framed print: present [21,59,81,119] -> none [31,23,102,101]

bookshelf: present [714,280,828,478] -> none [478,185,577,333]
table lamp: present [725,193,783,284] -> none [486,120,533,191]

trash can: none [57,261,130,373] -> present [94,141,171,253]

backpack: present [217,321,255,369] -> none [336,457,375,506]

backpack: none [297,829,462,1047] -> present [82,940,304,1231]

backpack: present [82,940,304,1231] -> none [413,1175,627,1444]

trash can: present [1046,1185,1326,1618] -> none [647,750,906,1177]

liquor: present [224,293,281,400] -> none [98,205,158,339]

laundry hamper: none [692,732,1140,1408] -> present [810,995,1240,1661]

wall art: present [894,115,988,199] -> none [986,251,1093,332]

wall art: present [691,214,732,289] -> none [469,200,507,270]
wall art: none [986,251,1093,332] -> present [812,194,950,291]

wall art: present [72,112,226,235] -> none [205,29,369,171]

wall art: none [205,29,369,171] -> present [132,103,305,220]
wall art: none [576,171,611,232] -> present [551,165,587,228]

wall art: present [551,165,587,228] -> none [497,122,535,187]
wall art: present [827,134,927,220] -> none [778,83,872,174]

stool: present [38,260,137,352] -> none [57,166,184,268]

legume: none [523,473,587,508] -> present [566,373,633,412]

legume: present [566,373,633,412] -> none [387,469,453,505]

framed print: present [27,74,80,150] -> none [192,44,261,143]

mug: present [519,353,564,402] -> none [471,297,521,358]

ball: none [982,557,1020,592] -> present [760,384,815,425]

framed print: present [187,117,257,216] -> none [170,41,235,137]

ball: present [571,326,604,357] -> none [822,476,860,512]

========

**Goal of the exercise**
Output exactly, and only, the lines running from the one that contains "ball: none [982,557,1020,592]" through the last line of the entries above.

**Finished task**
ball: none [982,557,1020,592] -> present [760,384,815,425]

framed print: present [187,117,257,216] -> none [170,41,235,137]

ball: present [571,326,604,357] -> none [822,476,860,512]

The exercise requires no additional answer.